Wednesday, November 25, 2009

It's Hillier Time


General Rick Hillier, who has already told the press that he doesn't recall reading any reports about Afghan detainee torture from Richard Colvin, testifies at the Special Committee on the Canadian Mission in Afghanistan this afternoon along with two of his military colleagues. (Watch online at CPAC.)

The denials by Harper et al continued today during QP even in the face of media reports that the Red Cross [was] told late about prisoner transfers and a revelation in Le Devoir that supports Colvin's testimony:

...the lead story in Le Devoir, “Torture: Ottawa should have acted sooner," which has a senior official reporting that the prisoner transfer issue finally appeared on Ottawa’s radar screen around Christmas 2006. By then, “it was increasingly apparent to everyone that there were big holes in the Protocol and that there was a real possibility that inmates were being abused.” While not criticizing the Army, which was doing "difficult work in a difficult environment" our source says that they "did not take this issue [of torture] seriously".
The Cons are betting the farm on Canadians lapping up every word of David Mulroney, who is hurriedly flying back from China this week to contradict Colvin's testimony when he appears before the committee on Thursday. Mulroney, without offering up any documentation, is more credible you see because Stephen Harper and Peter MacKay say he is. Case closed.
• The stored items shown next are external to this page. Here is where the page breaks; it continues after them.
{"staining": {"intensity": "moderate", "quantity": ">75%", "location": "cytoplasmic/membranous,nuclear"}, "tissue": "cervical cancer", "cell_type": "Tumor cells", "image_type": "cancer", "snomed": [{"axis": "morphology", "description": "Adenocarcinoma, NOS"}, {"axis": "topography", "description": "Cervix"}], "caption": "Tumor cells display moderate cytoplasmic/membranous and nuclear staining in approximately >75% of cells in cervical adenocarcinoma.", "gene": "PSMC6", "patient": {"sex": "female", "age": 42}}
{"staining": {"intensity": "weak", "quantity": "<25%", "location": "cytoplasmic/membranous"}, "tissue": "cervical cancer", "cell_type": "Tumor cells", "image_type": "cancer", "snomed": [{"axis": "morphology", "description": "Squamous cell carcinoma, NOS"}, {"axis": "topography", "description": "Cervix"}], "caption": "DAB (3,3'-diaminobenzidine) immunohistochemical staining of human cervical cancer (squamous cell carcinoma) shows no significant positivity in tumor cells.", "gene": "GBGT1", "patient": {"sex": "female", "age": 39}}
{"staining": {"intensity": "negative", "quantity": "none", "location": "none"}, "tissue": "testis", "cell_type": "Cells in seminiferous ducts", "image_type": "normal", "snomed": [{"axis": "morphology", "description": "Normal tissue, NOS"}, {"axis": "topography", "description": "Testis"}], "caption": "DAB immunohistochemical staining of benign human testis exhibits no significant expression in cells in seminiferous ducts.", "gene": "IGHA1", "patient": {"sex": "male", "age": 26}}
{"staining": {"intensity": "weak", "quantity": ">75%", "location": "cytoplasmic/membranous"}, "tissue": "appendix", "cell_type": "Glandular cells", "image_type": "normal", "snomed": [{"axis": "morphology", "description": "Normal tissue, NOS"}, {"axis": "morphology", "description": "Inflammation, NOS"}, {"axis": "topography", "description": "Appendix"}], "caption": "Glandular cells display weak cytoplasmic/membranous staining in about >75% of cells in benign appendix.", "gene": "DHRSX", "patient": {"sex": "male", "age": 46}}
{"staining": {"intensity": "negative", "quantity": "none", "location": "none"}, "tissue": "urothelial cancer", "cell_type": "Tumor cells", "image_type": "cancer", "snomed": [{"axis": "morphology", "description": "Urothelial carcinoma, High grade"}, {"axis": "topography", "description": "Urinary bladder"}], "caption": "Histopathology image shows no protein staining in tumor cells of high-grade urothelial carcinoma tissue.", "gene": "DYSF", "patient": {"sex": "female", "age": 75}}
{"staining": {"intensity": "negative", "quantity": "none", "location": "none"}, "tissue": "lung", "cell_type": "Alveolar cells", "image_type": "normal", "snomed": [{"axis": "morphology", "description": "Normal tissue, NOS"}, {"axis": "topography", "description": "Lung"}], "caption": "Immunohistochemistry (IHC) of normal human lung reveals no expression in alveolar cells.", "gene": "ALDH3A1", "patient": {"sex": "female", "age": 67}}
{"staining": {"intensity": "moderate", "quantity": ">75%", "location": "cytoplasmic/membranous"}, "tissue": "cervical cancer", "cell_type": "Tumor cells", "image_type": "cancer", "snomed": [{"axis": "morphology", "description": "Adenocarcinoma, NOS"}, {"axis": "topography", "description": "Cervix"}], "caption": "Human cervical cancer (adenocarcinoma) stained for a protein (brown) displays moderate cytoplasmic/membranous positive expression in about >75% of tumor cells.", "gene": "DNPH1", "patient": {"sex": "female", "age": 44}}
Except that it isn't. Not by a longshot.

During Hillier's opening statement, he said that he didn't receive any reports of torture in 2006. If that's true, why was it necessary to change the detainee transfer agreement? He even contradicted himself about who the detainees were. They weren't just "farmers", he maintained - then saying that, okay, maybe some of them were farmers but the military let them go. Or they were "farmers by day, Taliban by nite".

Between Harper and his various denialists, there are holes big enough to drive a truck through.

Related:

Colvin says he sent torture reports to minister's office

and...

Canadians tend to believe Colvin: poll

A Canadian Press-Harris/Decima survey released Wednesday suggests twice as many Canadians believe Colvin's testimony than believe, as the government states, that he lacks credibility.

The survey found 51 per cent of respondents believed Colvin's statement that prisoners handed over by Canadian soldiers to Afghan authorities were likely abused and that the government knew of the problem.

Twenty-five per cent said they believed the Harper government's assertion that Colvin's claims are flimsy.
Update:

Colvin testimony on detainee torture 'ludicrous': Hillier

Feds bar whistleblower diplomat from handing over torture documents to MPs

but...

Evan Solomon on CBC this afternoon reports that Colvin's lawyer said today that Colvin will give the documents he has to the committee - obviously risking the legal sanctions the Harper government has threatened him with.